Başbuğ’un bu konuşmasının ardından Fetullah Gülen’e bir mektubun yazıldığı 10 gün önce ortaya çıktı... Eski MİT’çi Enver Altaylı hakkında hazırlanan iddianamede hedefe konuşan isimlerden birisi de Başbuğ’du.

Altaylı, Gülen’e 2008’de gönderdiği mektubunda çok açık ifadeler kullanmıştı:

“... Yeni Genel Kurmay Başkanı’nın (İlker Başbuğ) zatı alinize ve yapılan hizmetlere bakışı son derece menfidir. Yeni görevine başlar başlamaz (bana bir dostumun sayılarının yedi olduğunu söylediği) bazı generallerin yakın takip ve dinlemeye alınmaları konusunda verdiği talimat son derece üzücüdür.

Bu yedi generalin izlemeye alınmalarının gerekçesi zatı alilerinize taraftar oldukları iddiasıdır. Burada dikkati çeken durum, 20 MİT görevlisi ve yedi generalin aynı zamanda, aynı muameleye maruz kalmalarıdır.”

“GÜLEN ABD’NİN HİMAYESINDE”

“... Yeni ekibin güdümündeki bazı askeri mahfillerde, şahsınıza ve yakınlarınıza karşı kin ve düşmanlık duyguları tahrik edilmektedir. Hatta bunlar sizin katledilmeniz gerektiğini, bu mümkün olmazsa yakınlarınız hedef alınarak canınızın yakılması gerektiğini dahi ifade ediyorlar.

Mesela bunların kontrolünde olan Ömer Öngüt çevresindeki bazı ülkücü gençler açıkça sizi, mümkün olmazsa yakınlarınızı katletmekten bahsediyorlar.

Başbuğ, yakınlarına sizin ABD himayesinde olduğunuzu bu sebepten işlerinin zor olduğunu söylüyor.

SORU ŞU:

- 85 sayfalık iddianamede Enver Altaylı’ya, İlker Başbuğ hakkında Fetullah Gülen’e yolladığı mektup neden sorulmadı?

- Bu mektubun peşine düşülürse, FETÖ’nün bir istihbarat örgütü olduğu ve ABD adına casusluk yaptığı tespit edilemez mi?

3 - Örgüt, İlker Başbuğ’u neden hedefe koydu?


İlker Başbuğ’un Genelkurmay Başkanı olduğu dönemde üzerinde durduğu en önemli konu ‘cemaat’ti!
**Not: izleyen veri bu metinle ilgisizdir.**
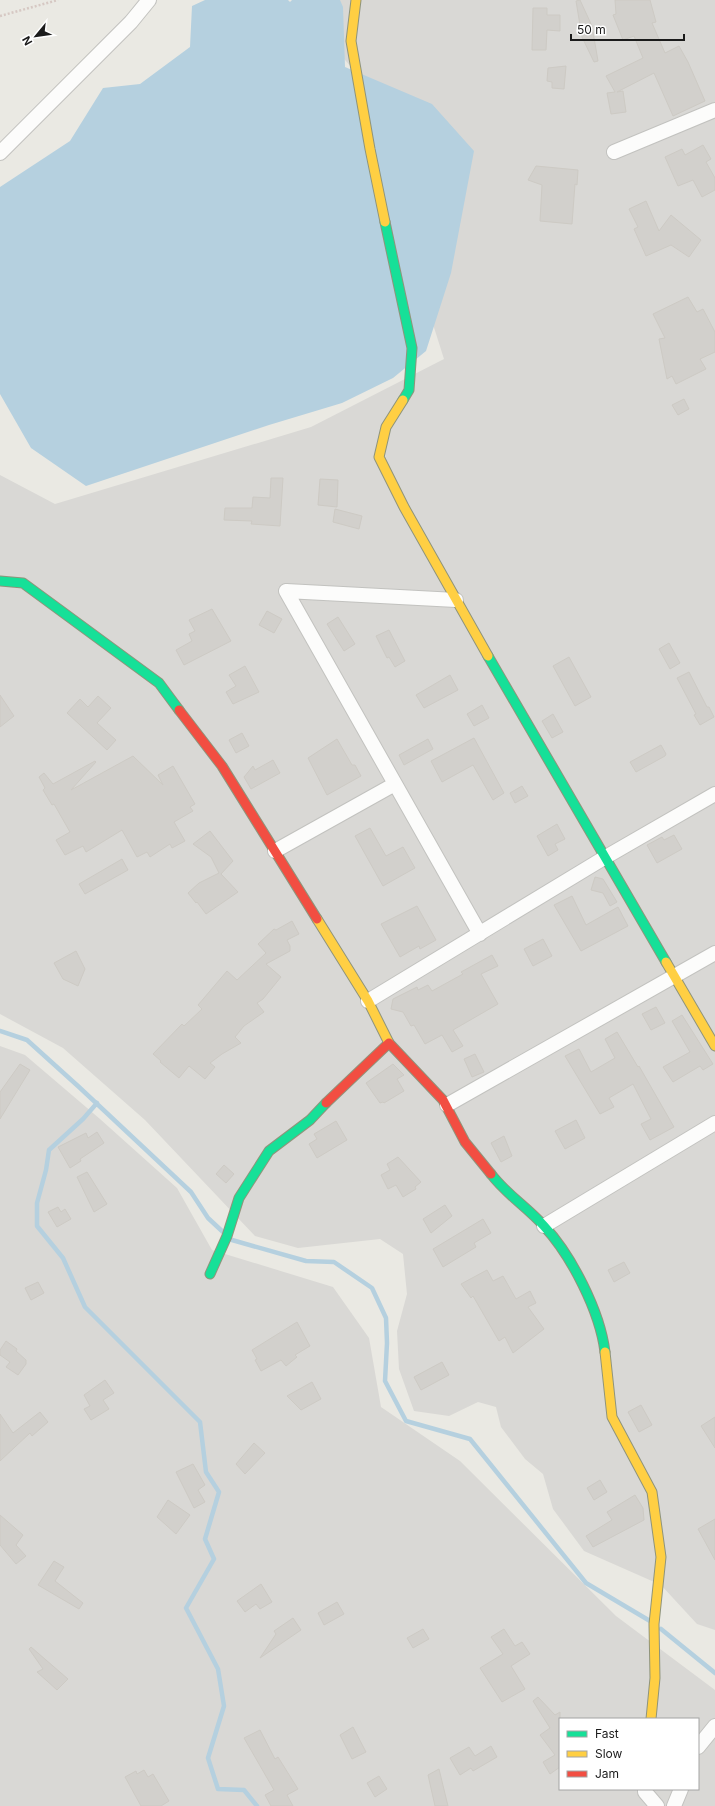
<svg xmlns="http://www.w3.org/2000/svg" width="715" height="1806" font-family="Inter,sans-serif">
<style>
.residential{fill:#d9d8d5;fill-rule:evenodd}
.water{fill:#b5d0df}
.lines{fill:none;stroke-linecap:round;stroke-linejoin:round}
.stream{stroke:#b5d0df;stroke-width:4.5}
.building{fill:#d2d0cc;stroke:#cdcac4}
.street-casing{stroke:#c2c2bf;stroke-width:16}
.fast-casing{stroke:#8f947b;stroke-width:11}
.slow-casing{stroke:#8f947b;stroke-width:11}
.jam-casing{stroke:#8f947b;stroke-width:11}
.path{stroke:#d6c8c3;stroke-width:2.5;stroke-dasharray:2 2;stroke-linecap:butt}
.street{stroke:#fcfcfb;stroke-width:14}
.fast{stroke:#16e098;stroke-width:9}
.slow{stroke:#ffcf43;stroke-width:9}
.jam{stroke:#f24e42;stroke-width:9}
</style>
<rect width="100%" height="100%" fill="#eae9e3"/>
<!-- residential -->
<path class="residential" d="M293,0H715V1630L697,1624L661,1585L584,1551L553,1509L543,1474L525,1459L501,1427L496,1407L478,1402L449,1416L414,1411L399,1369L397,1331L407,1294L403,1254L380,1239L298,1248L255,1236L145,1120L63,1048L0,1014V475L55,504L311,427L444,359L352,68Z
M0,1046L25,1055L100,1119L177,1188L212,1250L333,1287L369,1338L381,1407L460,1461L616,1616L715,1690V1806H0ZM560,1719H698V1789H560Z"/>
<!-- water -->
<path class="water" d="M205,0H288L290,2L292,0H340L343,7L345,67L432,104L474,151L451,273L426,351L393,378L342,403L269,425L86,486L31,448L0,394V187L70,141L103,88L140,84L190,47L192,6Z"/>
<g class="lines">
<!-- stream -->
<path class="stream" d="M0,1031L27,1040L79,1087L191,1192L208,1218L223,1232
M97,1103L83,1119L49,1150L46,1170L37,1203V1226L63,1258L85,1307L200,1422L206,1472L219,1492L205,1539L214,1559L186,1608L218,1669L224,1706L208,1758L218,1789L244,1790L257,1806
M232,1240L306,1261L334,1262L372,1288L386,1318L387,1343L385,1381L406,1421L470,1439L586,1583L650,1621
M661,1629L715,1673"/>
</g>
<!-- building -->
<path class="building" d="M580,0L592,26L598,61L594,62L582,37L576,1Z
M615,0H650L656,22L652,23L665,53L679,46L688,62L705,101L673,116L654,73L617,92L623,91L626,112L611,114L607,93L615,92L606,76L643,58L634,36L623,40L613,15L616,14Z
M533,8H547V15H560V31L547,30L546,50H532Z
M566,66L564,89L552,88V82L547,81L548,68Z
M703,145L711,159L706,162L715,178V190L702,197L693,180L678,186L665,157L682,149L685,155Z
M536,166L578,170L577,185L575,184L572,224L540,221L542,185L528,180Z
M646,201L659,231L671,215L701,240L689,257L671,245L646,256L634,229L638,227L629,209Z
M688,297L697,312L703,309L715,332V352L700,359L706,369L676,384L672,376L667,379L659,339L665,338L653,314Z
M684,399L689,409L678,415L672,405Z
M271,478H283L280,526L251,524L252,521L224,520L225,508H252L253,497L270,498Z
M320,479L338,480L337,507L318,505Z
M335,509L362,516L359,529L333,522Z
M212,609L231,641L184,665L176,650L192,641L189,634L195,631L189,620Z
M267,611L282,619L274,633L259,625Z
M338,617L355,644L344,651L327,624Z
M389,630L405,661L395,667L389,657L387,658L376,636Z
M669,643L680,663L670,669L659,649Z
M569,657L591,697L575,706L553,666Z
M245,666L259,692L233,704L226,692L236,686L229,675Z
M689,672L707,707H709L714,717L700,725L694,715L696,714L677,678Z
M450,675L458,690L424,708L416,695Z
M0,695L14,716L0,727Z
M98,696L111,708L97,723L116,740L107,750L67,713L80,699L88,707Z
M482,705L489,718L474,726L467,714Z
M553,714L563,732L552,738L542,721Z
M242,733L249,746L236,753L229,740Z
M474,738L504,793L493,800L473,765L442,782L431,761Z
M337,739L352,765H355L361,776L327,795L308,758Z
M428,739L433,749L404,765L399,755Z
M661,745L666,754L665,756L636,772L630,762Z
M133,756L163,785L158,775L173,766L195,804L190,807L193,811L174,822L185,841L172,848L170,844L150,857L147,852L137,857L122,830L86,852L83,846L65,855L56,840L70,832L54,804L52,805L43,790L45,788L39,777L44,773L53,784L95,761L96,762L71,790Z
M273,760L280,773L251,789L244,777L253,766L255,770Z
M522,786L528,796L515,803L510,793Z
M557,824L565,839L555,844L558,850L548,856L537,836Z
M370,828L386,856L403,847L415,868L383,886L355,836Z
M210,831L233,861L221,874L238,892L206,914L197,902L196,903L188,893L199,883L219,873L211,857L193,844Z
M674,835L682,849L657,863L647,845L662,837L664,840Z
M122,859L128,870L85,894L79,884Z
M595,877L603,879L617,902L610,906L603,893L591,890Z
M572,896L586,925L618,907L628,926L581,951L554,905Z
M417,906L436,940L420,949L419,946L400,957L381,924Z
M292,921L299,934L287,940L290,946V951L266,964L281,977L263,999L257,1003L264,1012L244,1026L235,1037L241,1043L222,1054L210,1063L215,1067L205,1079L189,1066L179,1078L160,1062L161,1061L153,1054L182,1024L184,1026L202,1009L198,1005L227,971L237,980L266,953L258,944L274,929L276,930Z
M543,939L552,956L533,966L524,949Z
M76,951L85,969L78,986L63,979L54,963Z
M492,955L498,966L481,974L498,1004L453,1030L463,1046L452,1052L442,1035L425,1044L414,1025L411,1026L403,1012L391,1009L393,999L417,987L418,990L428,985L432,991L463,974L461,972Z
M656,1007L665,1023L651,1030L642,1014Z
M682,1015L713,1064L703,1070L700,1066L673,1082L663,1067L690,1052L672,1021Z
M617,1032L638,1067L639,1066L674,1127L650,1140L641,1124L651,1119L633,1084L609,1098L614,1107L600,1114L565,1056L579,1049L591,1072L615,1058L605,1039Z
M475,1054L484,1072L472,1077L464,1059Z
M20,1064L30,1070L0,1119V1092Z
M393,1064L404,1075L397,1079L404,1091L384,1103L383,1102L380,1103L366,1083Z
M576,1120L585,1138L565,1149L555,1131Z
M336,1121L347,1140L317,1158L309,1144L317,1139L314,1134Z
M97,1132L104,1143L80,1159L81,1161L70,1168L58,1147L86,1133L88,1138Z
M504,1136L512,1156L501,1162L491,1143Z
M398,1157L421,1182L415,1187L416,1189L403,1197L396,1185L388,1189L381,1175L390,1170L387,1164Z
M224,1165L234,1174L226,1183L216,1174Z
M87,1172L107,1204L94,1212L77,1177Z
M445,1205L452,1216L431,1233L423,1219Z
M58,1207L61,1212L65,1209L71,1219L57,1227L48,1212Z
M483,1219L491,1233L474,1243L476,1247L443,1267L433,1249Z
M624,1262L630,1273L614,1282L608,1270Z
M487,1270L493,1281L503,1276L516,1299L530,1291L536,1303L528,1307L544,1329L513,1353L505,1337L499,1341L473,1296L471,1298L461,1284Z
M38,1282L44,1293L31,1300L25,1288Z
M297,1322L310,1346L295,1355L297,1357L286,1366L281,1360L261,1371L255,1360L257,1359L252,1350Z
M6,1341L17,1349L16,1351L26,1360V1364L18,1375L6,1367L10,1362L0,1355V1350Z
M442,1362L449,1375L421,1390L414,1377Z
M105,1380L114,1393L103,1400L109,1409L91,1420L84,1409L90,1406L84,1395Z
M312,1382L321,1399L301,1410L287,1396Z
M641,1405L652,1425L639,1432L628,1412Z
M40,1412L48,1422L32,1436L30,1433L0,1461V1414L13,1433Z
M715,1417V1448L701,1426Z
M254,1443L265,1453L245,1474L236,1464Z
M193,1464L205,1485L198,1490L205,1502L194,1508L176,1472Z
M600,1480L607,1492L594,1500L587,1488Z
M635,1495L643,1508L644,1520L593,1547L586,1536L612,1520L607,1512Z
M168,1500L190,1515L176,1534L157,1517Z
M0,1515L23,1535L16,1545L26,1556L16,1564L0,1545Z
M715,1519V1560L698,1529Z
M54,1561L64,1567L55,1581L83,1603L79,1609L38,1585Z
M261,1584L272,1602L260,1609L256,1604L245,1612L237,1601Z
M337,1602L344,1614L324,1625L318,1613Z
M293,1618L301,1630L260,1658L276,1634L274,1631Z
M423,1629L429,1639L413,1648L407,1638Z
M504,1629L515,1646L522,1642L530,1654L511,1666L525,1689L502,1702L480,1668L503,1654L491,1637Z
M31,1647L68,1679L57,1690L37,1672L43,1669L29,1649Z
M538,1697L555,1715L560,1712V1767L550,1774L543,1762L555,1755L540,1735L550,1728L533,1701Z
M353,1727L366,1752L352,1759L340,1735Z
M260,1730L275,1759L278,1757L298,1789L287,1795L293,1806H271L265,1795L274,1790L244,1738Z
M491,1746L497,1757L473,1771L471,1768L460,1775L450,1758L469,1747L475,1756Z
M439,1769L448,1806H435L428,1775Z
M144,1770L148,1777L153,1774L169,1801L161,1806H141L125,1777L136,1771L137,1774Z
M379,1776L387,1789L375,1797L367,1783Z"/>
<g class="lines">
<defs>
<path id="street" d="M614,152L715,110
M0,153L131,22L149,0
M286,591L480,934
M286,591L456,600
M275,851L395,784
M368,1001L604,858L715,794
M447,1105L715,953
M544,1226L715,1123
M698,1747L715,1726
M645,1789V1792L657,1806
M674,1806L681,1789"/>
<path id="fast" d="M385,222L412,348L409,390L403,400
M0,581L23,583L159,683L179,710
M488,656L666,962
M491,1174C506,1194 527,1207 544,1226C571,1255 600,1311 605,1352
M210,1274L227,1236L239,1198L269,1151L310,1120L326,1103"/>
<path id="slow" d="M356,0L351,41L370,149L385,222
M403,400L386,427L379,457L404,507L488,656
M317,919L368,1001L389,1043
M666,962L715,1046
M605,1352L612,1417L652,1492L661,1557L654,1624L655,1678L651,1719"/>
<path id="jam" d="M179,710L222,766L317,919
M326,1103L389,1043L443,1100L465,1142L491,1174"/>
</defs>
<!-- street casing -->
<use href="#street" class="street-casing"/>
<!-- fast casing -->
<use href="#fast" class="fast-casing"/>
<!-- slow casing -->
<use href="#slow" class="slow-casing"/>
<!-- jam casing -->
<use href="#jam" class="jam-casing"/>
<!-- path -->
<path class="path" d="M0,16L58,0"/>
<!-- street -->
<use href="#street" class="street"/>
<!-- fast -->
<use href="#fast" class="fast"/>
<!-- slow -->
<use href="#slow" class="slow"/>
<!-- jam -->
<use href="#jam" class="jam"/>
</g>
<!-- legend -->
<rect x="559" y="1718" width="140" height="72" fill="#ffffff" stroke="#a4a4a4"/>
<rect x="567" y="1731" width="20" height="6" fill="#16e098" stroke="#a4a4a4"/>
<text x="595" y="1738" font-size="12" fill="#1b1b1b">Fast</text>
<rect x="567" y="1751" width="20" height="6" fill="#ffcf43" stroke="#a4a4a4"/>
<text x="595" y="1758" font-size="12" fill="#1b1b1b">Slow</text>
<rect x="567" y="1771" width="20" height="6" fill="#f24e42" stroke="#a4a4a4"/>
<text x="595" y="1778" font-size="12" fill="#1b1b1b">Jam</text>
<!-- north arrow -->
<g transform="translate(36 36) rotate(241)" stroke="#ffffff" stroke-width="3" paint-order="stroke">
<path d="M0-3L7 15L0 10L-7 15Z" fill="#1b1b1b"/>
<text y="-6" font-size="11" font-weight="bold" text-anchor="middle" fill="#1b1b1b">N</text>
</g>
<!-- scale -->
<path d="M571 34v6h113v-6" fill="none" stroke="#1b1b1b" stroke-width="2"/>
<text x="577" y="34" font-size="12" fill="#1b1b1b" stroke="#ffffff" stroke-width="3" paint-order="stroke">50 m</text>
</svg>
Başbuğ bir açıklamasında “Genelkurmay Başkanı olarak 14 Nisan 2009’daki yıllık değerlendirme toplantısında cemaat konusuna açıkça değinmiştim” dedi.

26 ay Silivri Cezaevi’nde yatan Başbuğ’un hedef alınmasındaki kilometre taşlarından birisi de Harp Akademisi’nde yaptığı konuşmaydı!

14 Nisan 2009’a dönelim o günleri hatırlayalım:

Bugün bazı cemaatler öncelikle bir ekonomik güç olmaya ve daha sonrada sosyo-politik yaşamı biçimlendirmeye çalışmaktadırlar. Sorun, dinin ve dini duyguların kendi amaçları için, alet ve araç olarak kullanılmasıdır.”

Başbuğ görevi 2008’de Yaşar Büyükanıt’tan devralmıştı.

4 - 2009’da Fetullahçıları işaret etmişti


İlker Başbuğ’un 14 Nisan 2009’daki konuşmasının can alıcı yeri de şöyle: “... Bugün de bazı din eksenli cemaatler, kendilerini demokratik alanın bir oyuncusu olarak takdim etmekte ve çeşitli nedenlerle de görünürde kendilerinin güçlü bir konuma geldiğine inanmaktadırlar. Ancak bu güç imajı ve algısı yanıltıcıdır. İşte bu tip bazı cemaatler hedeflerine ulaşmada kendileri için en büyük engel olarak Türk Silahlı Kuvvetleri’ni görmektedir. Bunun için de, her fırsattan istifade ederek, destekleyicilerinin de yardımıyla TSK aleyhine faaliyetlerde bulunmaktadırlar. Hukuk devleti kapsamında TSK’nın tepkisiz kalacağını düşünmek büyük yanılgıdır.”